Co jeść, aby mieć dobry wzrok?

Na wzrok najlepiej wpływają: antyoksydanty, luteina, cynk, witamina A, C, E i witaminy z grupy B. Gdzie je znajdziemy? Co jeść, by mieć dobry wzrok? Jak antyoksydanty wpływają na zdrowie oczu? Jak przeciwdziałać uszkodzeniom plamki żółtej i zaćmie?
/ 13.08.2013 13:38

Dobrze zbilansowana dieta to klucz do zdrowia. Nie od dziś wiadomo, że posiłki bogate w witaminy i odpowiednie składniki pozwalają utrzymać organizm w zdrowiu i lepszej kondycji.

Na jakie produkty należy postawić, aby jak najdłużej cieszyć się świetnym wzrokiem? Przede wszystkim na antyoksydanty, luteinę, cynk, witaminę A i C.

Luteina – przynajmniej 6 mg dziennie dla zdrowia oczu

Jednym z najbardziej popularnych naturalnych przeciwutleniaczy jest luteina. Nasz organizm nie potrafi sam wyprodukować tego składnika, dlatego tak ważne jest, aby pamiętać o jego regularnym uzupełnianiu. Luteina działa podobnie jak filtr, który chroni przed szkodliwym działaniem promieni UV.

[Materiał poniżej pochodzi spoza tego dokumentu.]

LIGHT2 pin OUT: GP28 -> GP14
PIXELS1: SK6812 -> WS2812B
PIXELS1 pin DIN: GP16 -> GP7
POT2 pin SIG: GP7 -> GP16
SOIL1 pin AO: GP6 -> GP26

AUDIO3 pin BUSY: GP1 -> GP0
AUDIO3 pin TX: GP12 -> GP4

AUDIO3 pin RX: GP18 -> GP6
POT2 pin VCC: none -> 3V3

Najnowsze badania donoszą, że codzienna dawka luteiny powinna wynosić co najmniej 6 mg – taka porcja może zredukować wystąpienie uszkodzeń plamki żółtej prawie o 40%. 

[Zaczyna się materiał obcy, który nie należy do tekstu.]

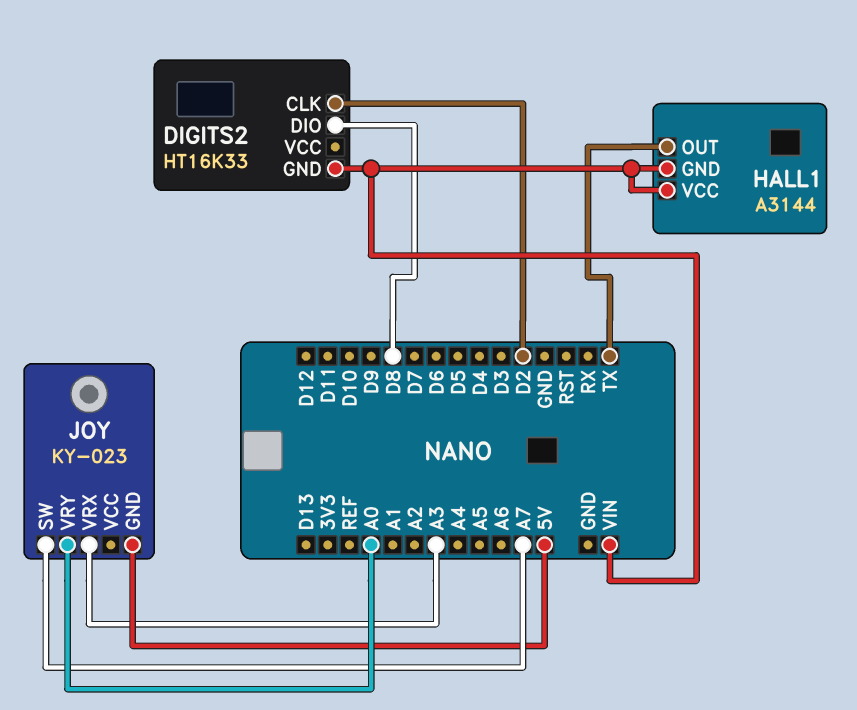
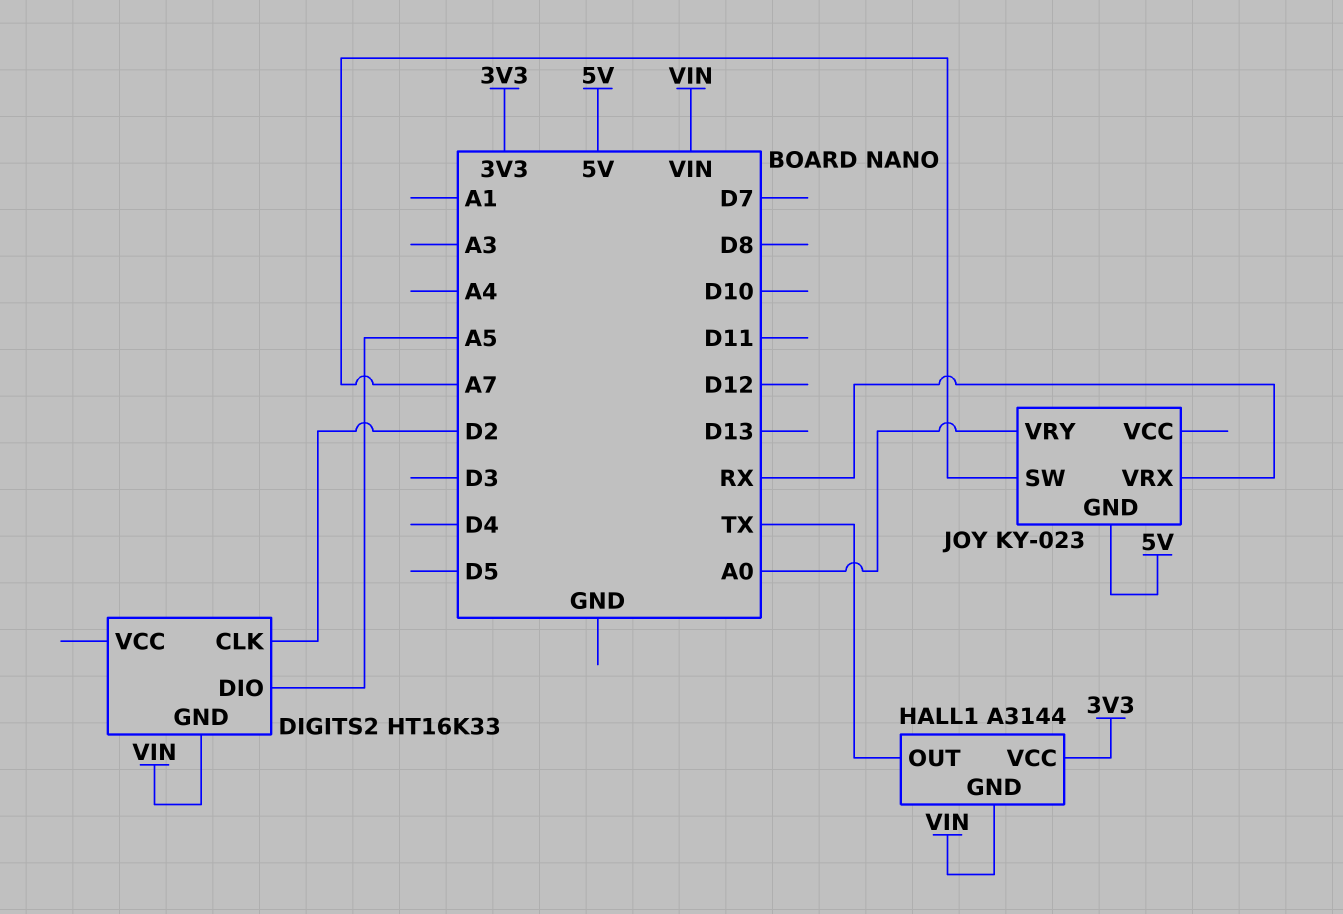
DIGITS2 pin DIO: D8 -> A5
HALL1 pin VCC: VIN -> 3V3
JOY pin VRX: A3 -> RX

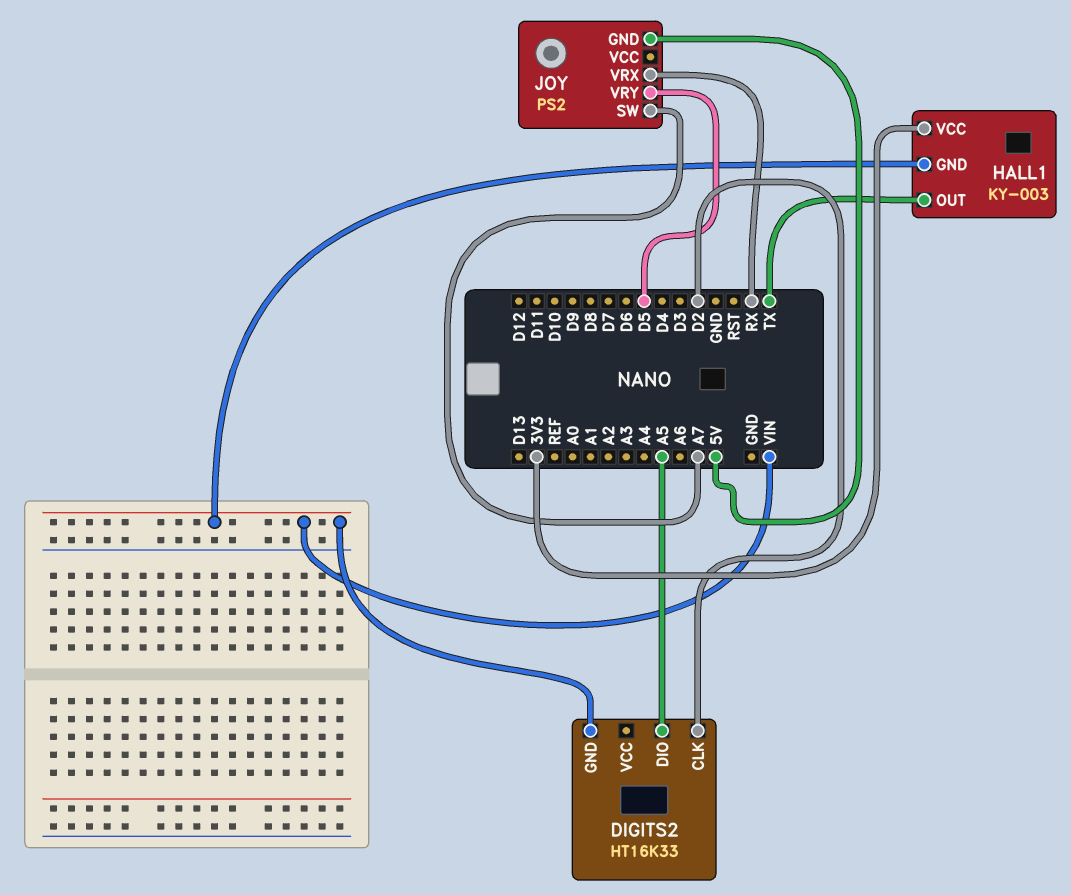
HALL1: A3144 -> KY-003
JOY: KY-023 -> PS2
JOY pin VRY: A0 -> D5

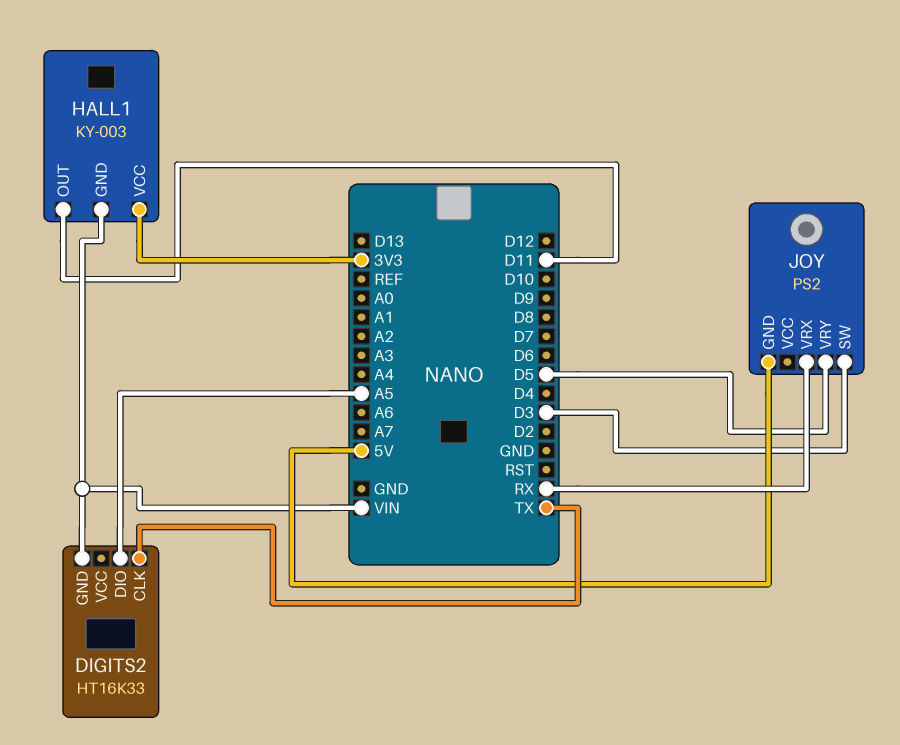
DIGITS2 pin CLK: D2 -> TX
HALL1 pin OUT: TX -> D11
JOY pin SW: A7 -> D3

Najwięcej luteiny znajduje się w:

  • rybach,
  • zielonych warzywach (zielona i włoska kapusta, brokuły),
  • kiełkach zbóż,
  • jajach kurzych,
  • natce pietruszki,
  • nektarynkach,
  • czarnych porzeczkach,
  • awokado.

Witamina A – aby nie stracić wzroku

W diecie nie może zabraknąć witaminy A. Jej niedobór może doprowadzić nie tylko do tzw. „kurzej ślepoty”, ale nawet i utraty wzroku. Witamina tej możemy szukać pod różnymi nazwami: prowitamina A, retinol, beta-karoten. Odpowiedzialna jest za prawidłową syntezę rodopsyny (światłoczułego barwnika absorbującego fotony światła), która znajduje się w siatkówce oka, a także produkowanie ochronnego śluzu nawilżającego oko.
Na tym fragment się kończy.